### PAGE EXCERPT
Discussion Questions / Further Reading 

  1. What is this book about? What are the main themes? 
  2. In this futuristic world, kids are “programmed” into a single category of study, which will follow them throughout adulthood. What do you think about this? Could there be anything good about this placement method?
  3. The Crimson Five are singled out for coming from the same school. Do you think this is fair? Should they be held at a higher standard?
  4. At first, Kia isn’t sure about working with a team. Why can working with a team be so much harder? Why can a team help you to excel?
  5. To complete their task, the team must “include elements from each of the six academic categories—Art Forms, Communication, Earth and Space, Human History, Math and New Technology.” Why do you think Kia sees this as an impossible task?
  6. Ignoring the sparkly dust, rotating bunk beds, robotic monkeys and all the other cool tech gadgets, this book is about teamwork and friendship. What are some examples of how the Crimson Five were able to work together as a team in order to do better? 
  7. Each of the member of the Crimson Five have some character trait to overcome. Name a character, their trait and how they overcame it?  
  8. What role does Grandma Kitty have in the story? What does her character contribute to the plot? 
  9. Prediction time! This the first book in a series. Any predictions on where it could be heading? Did you see any instances of foreshadowing? 
  10. Invention time! Kia has more than 67 inventions swirling around in her head. Your turn! What invention would you create that would make the world a better place? 

 Team Building Challenge

 Supplies: sturdy string, solo cups, one rubber bandcup-stack-10

Setup: Tie four, arm length, pieces of string to your rubber band. Place a stack of ten solo cups next to the rubber band and string.

The Challenge: Working in teams of four, students must build a tower of cups using only the string/rubber band tool. Students may ONLY touch the string.

See which team can build their cup tower first. You can also give them different challenges, depending on how quickly they go. Encourage communication and teamwork. It’s harder than it looks!
######
SET OF TASKS
A) According to the discussion guide, how many inventions does Kia have swirling around in her head?
B) Swap "tower" for "pyramid" in the discussion guide, from "The Challenge: Working" up to and including "than it looks!", and write out the result.
Answer from the discussion guide alone.
### MATERIAL PROVIDED
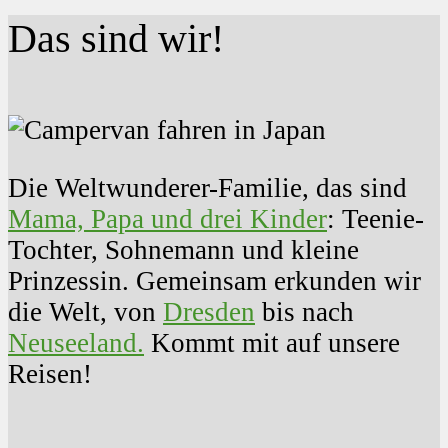
Das sind wir!
Die Weltwunderer-Familie, das sind
Mama, Papa und drei Kinder
: Teenie-
Tochter, Sohnemann und kleine
Prinzessin. Gemeinsam erkunden wir
die Welt, von
Dresden
bis nach
Neuseeland.
Kommt mit auf unsere
Reisen!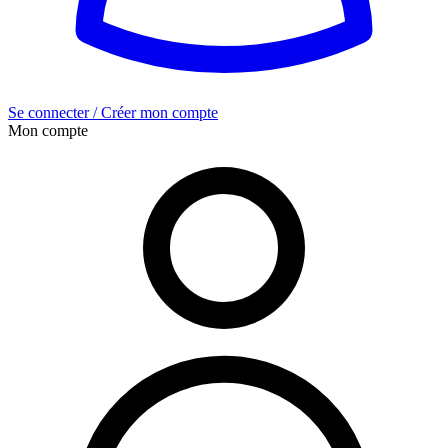
Se connecter / Créer mon compte
Mon compte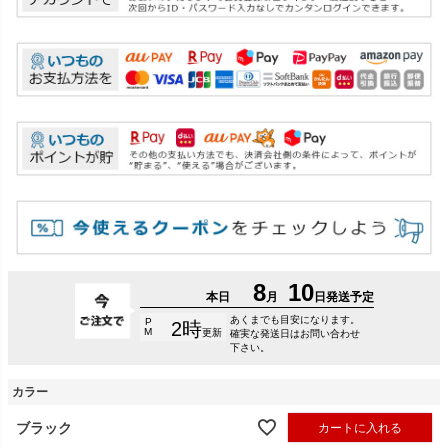
カラー
ブラック
カートに入れる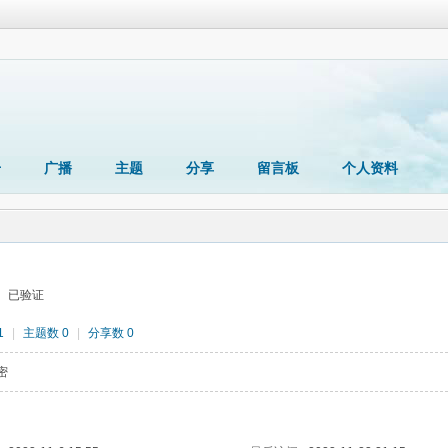
册
广播
主题
分享
留言板
个人资料
已验证
1
|
主题数 0
|
分享数 0
密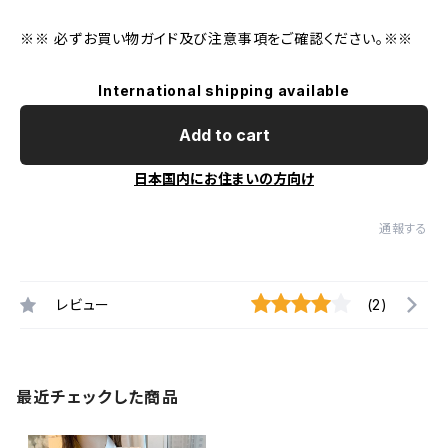
※※ 必ずお買い物ガイド及び注意事項をご確認ください。※※
International shipping available
Add to cart
日本国内にお住まいの方向け
通報する
レビュー
(2)
最近チェックした商品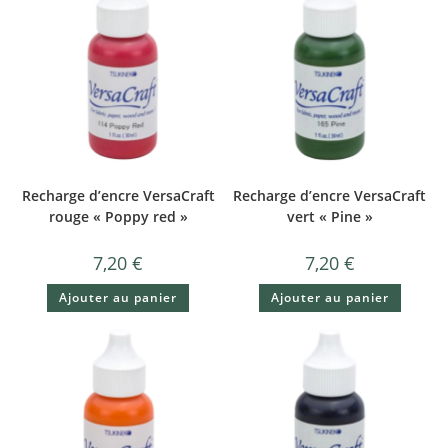
Recharge d’encre VersaCraft
Recharge d’encre VersaCraft
rouge « Poppy red »
vert « Pine »
7,20
€
7,20
€
Ajouter au panier
Ajouter au panier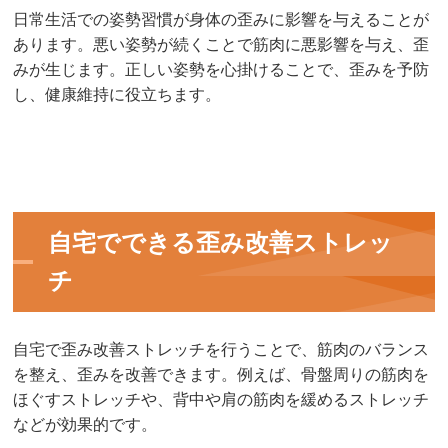
日常生活での姿勢習慣が身体の歪みに影響を与えることが
あります。悪い姿勢が続くことで筋肉に悪影響を与え、歪
みが生じます。正しい姿勢を心掛けることで、歪みを予防
し、健康維持に役立ちます。
自宅でできる歪み改善ストレッ
チ
自宅で歪み改善ストレッチを行うことで、筋肉のバランス
を整え、歪みを改善できます。例えば、骨盤周りの筋肉を
ほぐすストレッチや、背中や肩の筋肉を緩めるストレッチ
などが効果的です。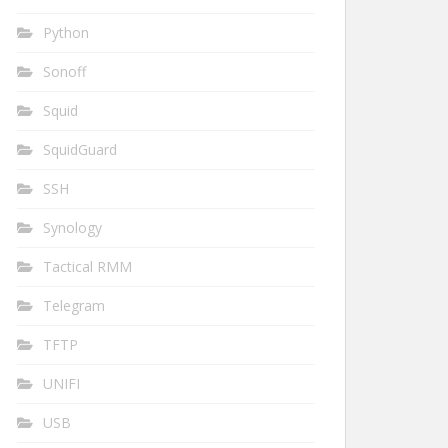
Python
Sonoff
Squid
SquidGuard
SSH
Synology
Tactical RMM
Telegram
TFTP
UNIFI
USB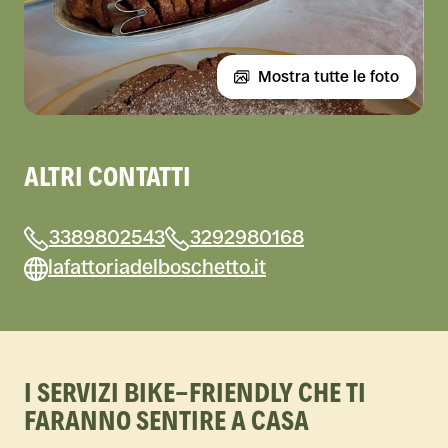
Mostra tutte le foto
ALTRI CONTATTI
3389802543
3292980168
lafattoriadelboschetto.it
I SERVIZI BIKE-FRIENDLY CHE TI
FARANNO SENTIRE A CASA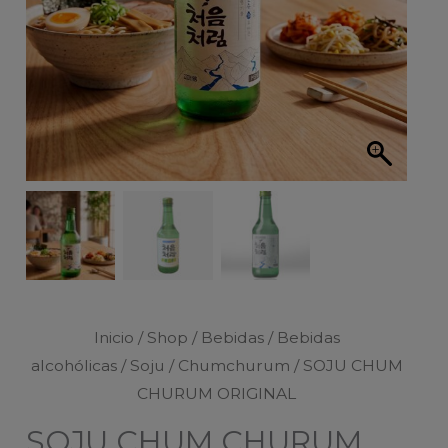
Inicio
/
Shop
/
Bebidas
/
Bebidas
alcohólicas
/
Soju
/
Chumchurum
/ SOJU CHUM
CHURUM ORIGINAL
SOJU CHUM CHURUM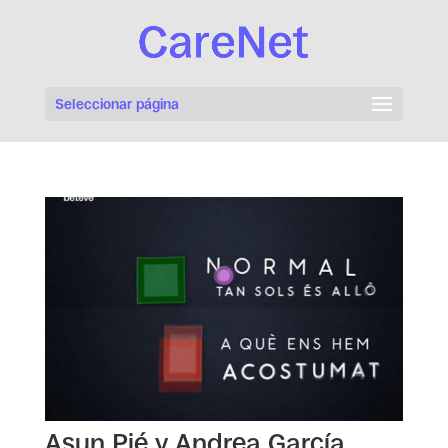
Seleccionar página
Asun Pié y Andrea García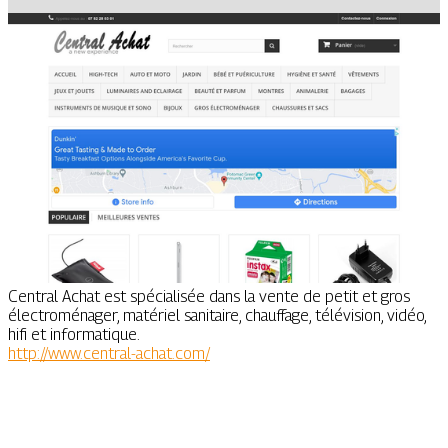
Central Achat est spécialisée dans la vente de petit et gros
électroménager, matériel sanitaire, chauffage, télévision, vidéo,
hifi et informatique.
http://www.central-achat.com/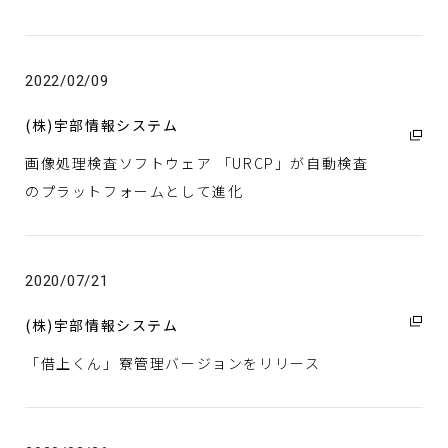
2022/02/09
(株)宇部情報システム
画像処理検査ソフトウェア 「URCP」が自動検査
のプラットフォームとして進化
2020/07/21
(株)宇部情報システム
「借上くん」寮管理バージョンをリリース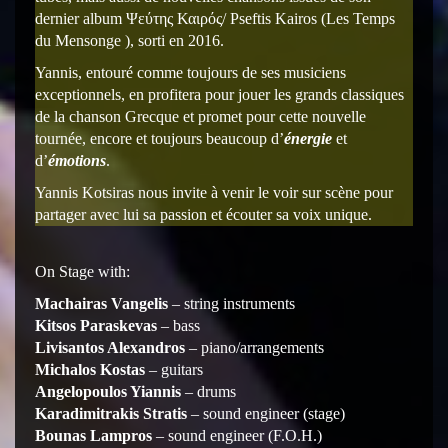
dernier album Ψεύτης Καιρός/ Pseftis Kairos (Les Temps
du Mensonge ), sorti en 2016.
Yannis, entouré comme toujours de ses musiciens
exceptionnels, en profitera pour jouer les grands classiques
de la chanson Grecque et promet pour cette nouvelle
tournée, encore et toujours beaucoup d’
énergie
et
d’
émotions
.
Yannis Kotsiras nous invite à venir le voir sur scène pour
partager avec lui sa passion et écouter sa voix unique.
On Stage with:
Machairas Vangelis
– string instruments
Kitsos Paraskevas
– bass
Livisantos Alexandros
– piano/arrangements
Michalos Kostas
– guitars
Angelopoulos Yiannis
– drums
Karadimitrakis Stratis
– sound engineer (stage)
Bounas Lampros
– sound engineer (F.O.H.)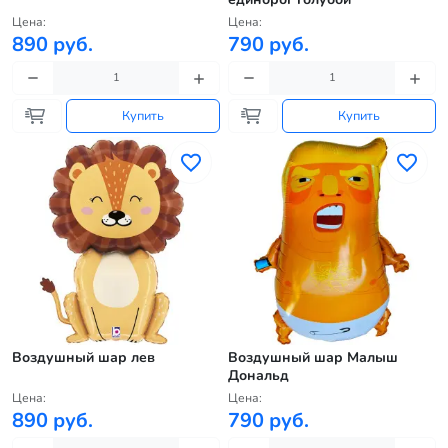
Цена:
Цена:
890 руб.
790 руб.
Купить
Купить
Воздушный шар лев
Воздушный шар Малыш
Дональд
Цена:
Цена:
890 руб.
790 руб.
######
PER-TASK ANSWERS
A) More than 67.

B)
The Challenge: Working in teams of four, students must build a pyramid of cups using only the string/rubber band tool. Students may ONLY touch the string.

See which team can build their cup pyramid first. You can also give them different challenges, depending on how quickly they go. Encourage communication and teamwork. It’s harder than it looks!